Все-таки нельзя быть революционеру скромным. Не тот револьвер дадут!

 

18 января 1905 года произошла первая вооруженная демонстрация в Сибири. Это был отзвук Кровавого воскресенья, происшедшего в Петербурге 9 января, когда войска обстреляли мирную демонстрацию, идущую к царю, и многих убили. Правда — уже перед самым входом в Зимний дворец, куда «массы» хотели войти самовольно и «потолковать» с царем.

Воспоминания революционера М. А. Попова о событиях в Томске:

«Мы, двести человек, вооруженные примитивным оружием, вышли на улицу. Против нас выступала сотня казаков с винтовками и нагайками — но настроение было боевое. Дойдя до городского пассажа, мы натолкнулись на полицейские заграждения — протянутый поперек улицы пожарный обоз, и начинающих замыкать нас с боков городовых.

Вскоре мы заметили, что с Вознесенской горы мчится поток лошадей — это была лава казаков. Когда до нас было пятьдесят шагов, они выхватили шашки, заблестели на солнце клинки. Нас была небольшая горстка — двести человек. Командовал нами участник бурской войны, студент Технологического института».

Этот студент на предварительном совещании предложил, чтобы он ехал во главе демонстрации на белом коне. Другие организаторы усомнились в том, что это будет целесообразно. Однако в день демонстрации этот студент, взявшийся руководить боевой дружиной, появился именно на белом коне. Вот как надо себя подавать!

* _ЗАДАНИЕ_:
Отредактируйте отрывок о демонстрации в Томске: перепишите его, начиная со слов «Этот студент на» и заканчивая словами «надо себя подавать!», и каждый раз поставьте «на гнедом коне» вместо «на белом коне». Записи — отдельный материал, с отрывком они не связаны.

* _ПОКАЗАННЫЕ ДАННЫЕ_:
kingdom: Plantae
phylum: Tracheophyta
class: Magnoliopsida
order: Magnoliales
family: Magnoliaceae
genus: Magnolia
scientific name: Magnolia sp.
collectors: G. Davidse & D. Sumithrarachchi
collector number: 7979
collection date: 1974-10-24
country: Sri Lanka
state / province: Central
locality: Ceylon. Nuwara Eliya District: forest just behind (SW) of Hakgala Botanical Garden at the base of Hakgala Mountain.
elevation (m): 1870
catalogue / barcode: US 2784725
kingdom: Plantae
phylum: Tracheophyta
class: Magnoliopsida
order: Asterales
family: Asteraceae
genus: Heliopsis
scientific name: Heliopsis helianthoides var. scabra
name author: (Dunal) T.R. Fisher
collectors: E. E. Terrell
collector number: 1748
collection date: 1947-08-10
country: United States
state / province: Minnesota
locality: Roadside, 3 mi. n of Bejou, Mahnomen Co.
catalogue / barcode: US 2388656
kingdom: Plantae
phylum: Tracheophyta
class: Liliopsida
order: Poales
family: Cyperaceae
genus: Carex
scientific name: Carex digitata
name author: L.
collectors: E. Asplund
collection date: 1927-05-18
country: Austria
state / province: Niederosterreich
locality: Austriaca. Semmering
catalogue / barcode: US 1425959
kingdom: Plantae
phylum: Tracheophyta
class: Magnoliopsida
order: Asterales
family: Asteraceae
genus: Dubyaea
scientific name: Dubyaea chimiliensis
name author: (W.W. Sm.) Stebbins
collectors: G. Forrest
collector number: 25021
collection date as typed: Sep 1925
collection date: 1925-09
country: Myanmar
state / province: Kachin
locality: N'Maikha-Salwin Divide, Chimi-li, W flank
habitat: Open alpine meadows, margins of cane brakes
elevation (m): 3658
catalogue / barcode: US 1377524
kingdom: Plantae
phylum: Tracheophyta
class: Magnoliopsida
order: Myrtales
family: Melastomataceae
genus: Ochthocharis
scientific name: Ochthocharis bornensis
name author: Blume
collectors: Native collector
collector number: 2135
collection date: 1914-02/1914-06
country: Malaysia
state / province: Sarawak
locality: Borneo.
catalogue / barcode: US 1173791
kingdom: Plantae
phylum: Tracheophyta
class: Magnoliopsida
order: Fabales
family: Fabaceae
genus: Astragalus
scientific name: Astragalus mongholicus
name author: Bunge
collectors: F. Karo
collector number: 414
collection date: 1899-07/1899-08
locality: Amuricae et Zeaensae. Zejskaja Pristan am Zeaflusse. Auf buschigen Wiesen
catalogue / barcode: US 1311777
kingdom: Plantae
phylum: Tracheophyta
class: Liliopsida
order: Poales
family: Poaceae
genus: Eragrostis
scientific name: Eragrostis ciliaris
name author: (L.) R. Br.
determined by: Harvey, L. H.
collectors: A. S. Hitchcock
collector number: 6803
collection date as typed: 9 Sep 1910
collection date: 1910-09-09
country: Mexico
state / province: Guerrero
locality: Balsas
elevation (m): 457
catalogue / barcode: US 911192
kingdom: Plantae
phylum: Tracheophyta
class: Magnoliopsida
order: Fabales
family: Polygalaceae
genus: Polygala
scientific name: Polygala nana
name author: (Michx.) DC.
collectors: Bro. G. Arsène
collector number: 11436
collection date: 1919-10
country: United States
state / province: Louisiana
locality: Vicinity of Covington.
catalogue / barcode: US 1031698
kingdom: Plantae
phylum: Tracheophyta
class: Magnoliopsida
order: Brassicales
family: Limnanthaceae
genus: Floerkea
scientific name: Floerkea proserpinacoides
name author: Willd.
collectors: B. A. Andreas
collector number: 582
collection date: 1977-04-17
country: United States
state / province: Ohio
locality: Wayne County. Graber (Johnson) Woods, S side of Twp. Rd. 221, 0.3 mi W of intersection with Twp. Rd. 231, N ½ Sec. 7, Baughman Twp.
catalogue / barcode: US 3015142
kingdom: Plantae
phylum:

* _РЕЗУЛЬТАТ_:
Этот студент на предварительном совещании предложил, чтобы он ехал во главе демонстрации на гнедом коне. Другие организаторы усомнились в том, что это будет целесообразно. Однако в день демонстрации этот студент, взявшийся руководить боевой дружиной, появился именно на гнедом коне. Вот как надо себя подавать!